As shown in Figure 2, there are cases when the vendor API could return not_obtainable (e.g. if the media device is out of battery). In this case, based on this response, we can decide at run time to complete the workflow early. In other words, the run time result within the workflow can direct the path for the workflow to proceed. This kind of general purpose programming language expressiveness within a workflow engine is significantly better in comparison to statically defined DSL systems or workflow systems that restrain workflows to a fixed execution topology.

Next, imagine that this workflow becomes critical to our business. We’d want to ensure correctness through a variety of different testing strategies. Temporal provides a testing framework that permits the testing of individual activities and the end-to-end workflow. Some simple examples of the workflow tests are added in workflow_test.go. Over time, if this workflow becomes popular and we expect hundreds of thousands or even millions of in-flight workflow invocations, we’ll need to scale easily. On Temporal, this kind of scalability occurs at the worker level. We can increase the number of workers in the worker pool listening to the media processing task queue. These workers can independently pick up activities from the task queue and drive the workflow executions to completion.
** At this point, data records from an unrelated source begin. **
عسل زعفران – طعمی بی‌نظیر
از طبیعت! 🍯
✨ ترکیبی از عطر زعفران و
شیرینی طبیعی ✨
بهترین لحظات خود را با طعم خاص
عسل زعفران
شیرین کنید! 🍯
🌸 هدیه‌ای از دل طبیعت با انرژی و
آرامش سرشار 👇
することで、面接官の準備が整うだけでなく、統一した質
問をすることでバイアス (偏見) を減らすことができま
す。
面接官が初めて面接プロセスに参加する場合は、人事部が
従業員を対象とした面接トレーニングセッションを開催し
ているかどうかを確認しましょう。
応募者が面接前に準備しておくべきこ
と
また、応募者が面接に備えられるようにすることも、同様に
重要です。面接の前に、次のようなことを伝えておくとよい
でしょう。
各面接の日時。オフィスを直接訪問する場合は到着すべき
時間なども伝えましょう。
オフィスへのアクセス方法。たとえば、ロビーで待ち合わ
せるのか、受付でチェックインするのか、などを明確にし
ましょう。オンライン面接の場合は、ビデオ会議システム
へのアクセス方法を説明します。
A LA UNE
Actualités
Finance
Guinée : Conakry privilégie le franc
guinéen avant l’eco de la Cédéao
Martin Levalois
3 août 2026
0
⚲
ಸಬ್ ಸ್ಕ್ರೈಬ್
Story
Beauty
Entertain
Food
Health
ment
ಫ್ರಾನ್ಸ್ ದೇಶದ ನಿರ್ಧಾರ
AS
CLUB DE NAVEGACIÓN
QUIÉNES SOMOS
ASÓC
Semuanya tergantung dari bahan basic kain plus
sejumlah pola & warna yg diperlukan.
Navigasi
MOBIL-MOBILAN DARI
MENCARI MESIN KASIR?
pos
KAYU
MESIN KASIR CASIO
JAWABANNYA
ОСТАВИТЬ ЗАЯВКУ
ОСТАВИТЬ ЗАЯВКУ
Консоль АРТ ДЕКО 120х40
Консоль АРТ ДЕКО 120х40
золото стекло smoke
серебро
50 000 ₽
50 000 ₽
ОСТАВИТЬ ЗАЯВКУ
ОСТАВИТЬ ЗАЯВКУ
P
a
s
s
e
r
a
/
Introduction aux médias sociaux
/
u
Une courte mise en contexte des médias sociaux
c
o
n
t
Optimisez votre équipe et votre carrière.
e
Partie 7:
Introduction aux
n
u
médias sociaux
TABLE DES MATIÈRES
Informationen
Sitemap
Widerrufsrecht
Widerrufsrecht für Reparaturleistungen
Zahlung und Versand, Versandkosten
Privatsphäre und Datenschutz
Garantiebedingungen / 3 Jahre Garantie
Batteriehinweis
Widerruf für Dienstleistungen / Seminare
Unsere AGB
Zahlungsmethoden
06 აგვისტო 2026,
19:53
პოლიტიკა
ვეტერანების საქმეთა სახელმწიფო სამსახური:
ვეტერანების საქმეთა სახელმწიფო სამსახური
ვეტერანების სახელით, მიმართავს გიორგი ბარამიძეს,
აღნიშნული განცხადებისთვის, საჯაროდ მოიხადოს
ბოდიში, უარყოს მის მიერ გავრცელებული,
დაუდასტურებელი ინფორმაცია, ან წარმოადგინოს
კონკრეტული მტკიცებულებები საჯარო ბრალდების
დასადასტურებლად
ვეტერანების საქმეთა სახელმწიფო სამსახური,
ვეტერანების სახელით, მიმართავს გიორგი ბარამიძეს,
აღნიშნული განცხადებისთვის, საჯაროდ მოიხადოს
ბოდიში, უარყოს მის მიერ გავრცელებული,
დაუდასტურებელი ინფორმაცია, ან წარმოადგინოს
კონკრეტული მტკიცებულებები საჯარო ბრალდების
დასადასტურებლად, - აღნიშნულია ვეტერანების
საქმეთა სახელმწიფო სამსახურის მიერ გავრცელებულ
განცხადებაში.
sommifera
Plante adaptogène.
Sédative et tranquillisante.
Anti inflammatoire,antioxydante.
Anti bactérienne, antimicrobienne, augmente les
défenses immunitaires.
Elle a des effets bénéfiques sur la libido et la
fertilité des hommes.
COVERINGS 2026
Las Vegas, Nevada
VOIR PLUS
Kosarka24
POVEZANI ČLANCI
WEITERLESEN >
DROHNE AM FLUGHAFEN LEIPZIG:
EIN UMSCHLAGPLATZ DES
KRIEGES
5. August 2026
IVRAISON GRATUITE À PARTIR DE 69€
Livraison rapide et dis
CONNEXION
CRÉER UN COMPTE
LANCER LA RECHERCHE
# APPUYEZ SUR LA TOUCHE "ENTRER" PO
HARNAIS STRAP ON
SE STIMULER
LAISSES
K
Finally, the workflow approach chosen for this post is only one of many ways to accomplish the problem at hand. There are other valid approaches. For instance, if there are hundreds of media files to download and encode within a single workflow execution, we can use Child Workflows to increase the parallelization of these steps.

Summary

In this post, we looked at a business workflow involving coordination with external APIs and subsequent media processing. Such workflows have multiple inherent points of failure. We looked at how Temporal handles these kinds of failures in a way that abstracts away some of the complexities of dealing with them. Through code examples, we highlighted Temporal concepts relevant for a media processing workflow — the session API, and choosing sufficiently long activity timeouts. Along the way, we also highlighted ways to gain visibility into workflow executions. Finally, the post also discussed other patterns and workflow architectures that can also be used to address this problem using Temporal.


Footnotes

  1. The Activity and Workflow options may be easy to overlook, and one could resort to simply copying and pasting values from examples. However, it’s critical to think about your problem domain and choose appropriate values for these options as they can have a large impact on the Workflow execution.
  2. Under the hood, the Session feature is implemented within Temporal as an Activity, with its own timeout settings.
  3. In the Discussion section, it states that for hardware failures that occur after the GetMediaURLsActivity succeeds, but before DownloadFilesActivity begins, the workflow would resume when the workers restart. However, there is a subtle caveat that arises if the worker crashes during execution of an Activity meant to be scheduled on the same host (e.g. EncodeFileActivity). When a new worker is started, the worker container and the workerID could be different from the previous worker. Moreover, the downloaded files from the previous Activity (DownloadFilesActivity) will not be present in local storage for the EncodeFileActivity Activity. Hence, the workflow will eventually timeout. To resolve this issue, one approach would be to retry the whole workflow (e.g. up to maxAttempts times). Another approach would be to move the activities meant to be executed on the same host into a Child Workflow.